# Exercise aim
What you return must be the lines of the data that hold the word "muốn".

[Page images and extracted text]
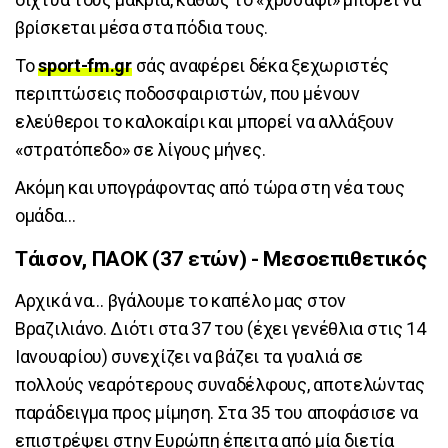
βρίσκεται μέσα στα πόδια τους.
Το
sport-fm.gr
σάς αναφέρει δέκα ξεχωριστές
περιπτώσεις ποδοσφαιριστών, που μένουν
ελεύθεροι το καλοκαίρι και μπορεί να αλλάξουν
«στρατόπεδο» σε λίγους μήνες.
Ακόμη και υπογράφοντας από τώρα στη νέα τους
ομάδα…
Τάισον, ΠΑΟΚ (37 ετών) - Μεσοεπιθετικός
Αρχικά να… βγάλουμε το καπέλο μας στον
Βραζιλιάνο. Διότι στα 37 του (έχει γενέθλια στις 14
Ιανουαρίου) συνεχίζει να βάζει τα γυαλιά σε
πολλούς νεαρότερους συναδέλφους, αποτελώντας
παράδειγμα προς μίμηση. Στα 35 του αποφάσισε να
επιστρέψει στην Ευρώπη έπειτα από μία διετία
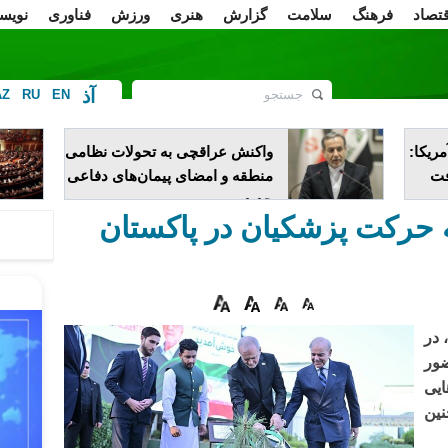
قتصاد
فرهنگ
سلامت
گزارش
هنری
ورزش
فناوری
نویس
آذ
AZ
RU
EN
ف
ا آمریکا:
واکنش عراقچی به تحولات نظامی
فت
منطقه و امضای پیمان‌های دفاعی
جدید
ه حرکت پزشکیان در پاکستان
 در
ضور
ایی
نین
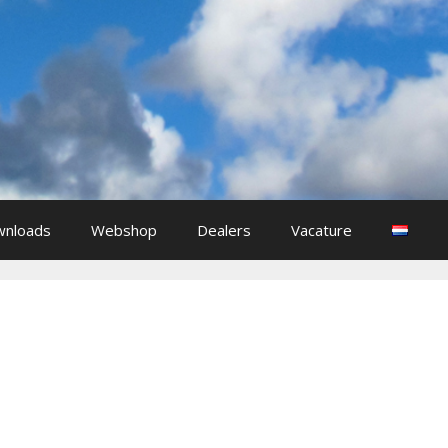
nloads
Webshop
Dealers
Vacature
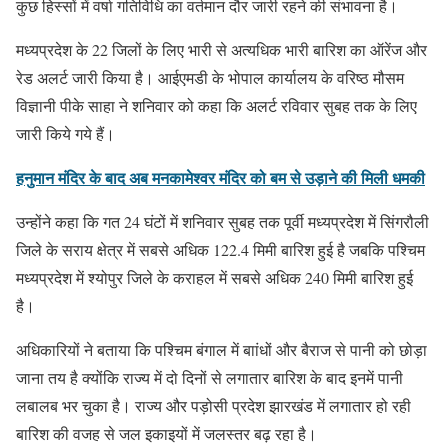
कुछ हिस्सों में वर्षा गतिविधि का वर्तमान दौर जारी रहने की संभावना है।
मध्यप्रदेश के 22 जिलों के लिए भारी से अत्यधिक भारी बारिश का ऑरेंज और
रेड अलर्ट जारी किया है। आईएमडी के भोपाल कार्यालय के वरिष्ठ मौसम
विज्ञानी पीके साहा ने शनिवार को कहा कि अलर्ट रविवार सुबह तक के लिए
जारी किये गये हैं।
हनुमान मंदिर के बाद अब मनकामेश्वर मंदिर को बम से उड़ाने की मिली धमकी
उन्होंने कहा कि गत 24 घंटों में शनिवार सुबह तक पूर्वी मध्यप्रदेश में सिंगरौली
जिले के सराय क्षेत्र में सबसे अधिक 122.4 मिमी बारिश हुई है जबकि पश्चिम
मध्यप्रदेश में श्योपुर जिले के कराहल में सबसे अधिक 240 मिमी बारिश हुई
है।
अधिकारियों ने बताया कि पश्चिम बंगाल में बाांधों और बैराज से पानी को छोड़ा
जाना तय है क्योंकि राज्य में दो दिनों से लगातार बारिश के बाद इनमें पानी
लबालब भर चुका है। राज्य और पड़ोसी प्रदेश झारखंड में लगातार हो रही
बारिश की वजह से जल इकाइयों में जलस्तर बढ़ रहा है।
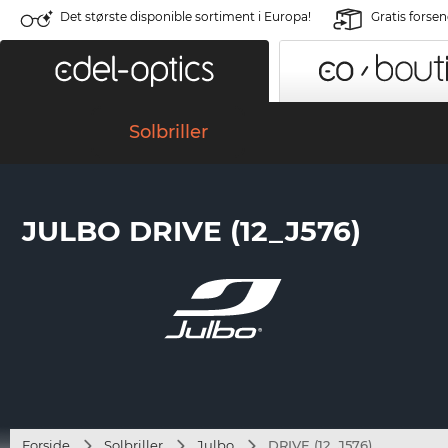
Det største disponible sortiment i Europa!
Gratis forse
Solbriller
JULBO DRIVE (12_J576)
Forside
Solbriller
Julbo
DRIVE (12_J576)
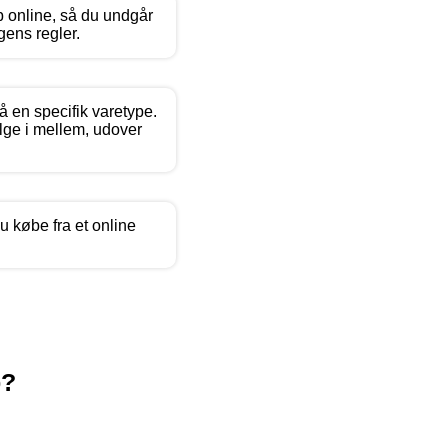
b online, så du undgår
ens regler.
 en specifik varetype.
ælge i mellem, udover
 købe fra et online
p?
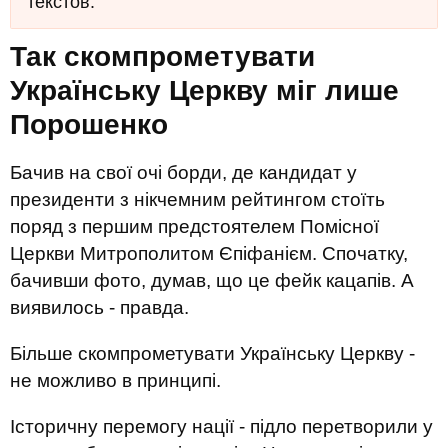
текстов.
Так скомпрометувати
Українську Церкву міг лише
Порошенко
Бачив на свої очі борди, де кандидат у
президенти з нікчемним рейтингом стоїть
поряд з першим предстоятелем Помісної
Церкви Митрополитом Єпіфанієм. Спочатку,
бачивши фото, думав, що це фейк кацапів. А
виявилось - правда.
Більше скомпрометувати Українську Церкву -
не можливо в принципі.
Історичну перемогу нації - підло перетворили у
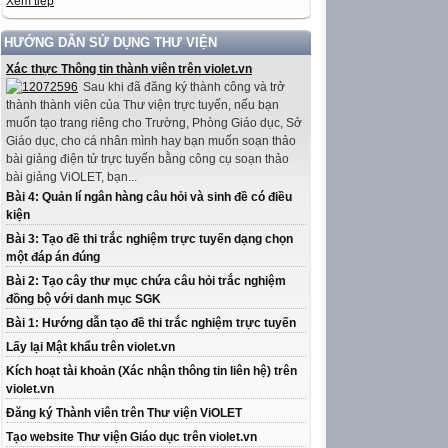
Xem tiếp
HƯỚNG DẪN SỬ DỤNG THƯ VIỆN
Xác thực Thông tin thành viên trên violet.vn
Sau khi đã đăng ký thành công và trở
thành thành viên của Thư viện trực tuyến, nếu bạn
muốn tạo trang riêng cho Trường, Phòng Giáo dục, Sở
Giáo dục, cho cá nhân mình hay bạn muốn soạn thảo
bài giảng điện tử trực tuyến bằng công cụ soạn thảo
bài giảng ViOLET, bạn...
Bài 4: Quản lí ngân hàng câu hỏi và sinh đề có điều
kiện
Bài 3: Tạo đề thi trắc nghiệm trực tuyến dạng chọn
một đáp án đúng
Bài 2: Tạo cây thư mục chứa câu hỏi trắc nghiệm
đồng bộ với danh mục SGK
Bài 1: Hướng dẫn tạo đề thi trắc nghiệm trực tuyến
Lấy lại Mật khẩu trên violet.vn
Kích hoạt tài khoản (Xác nhận thông tin liên hệ) trên
violet.vn
Đăng ký Thành viên trên Thư viện ViOLET
Tạo website Thư viện Giáo dục trên violet.vn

# Answer space
muốn tạo trang riêng cho Trường, Phòng Giáo dục, Sở
Giáo dục, cho cá nhân mình hay bạn muốn soạn thảo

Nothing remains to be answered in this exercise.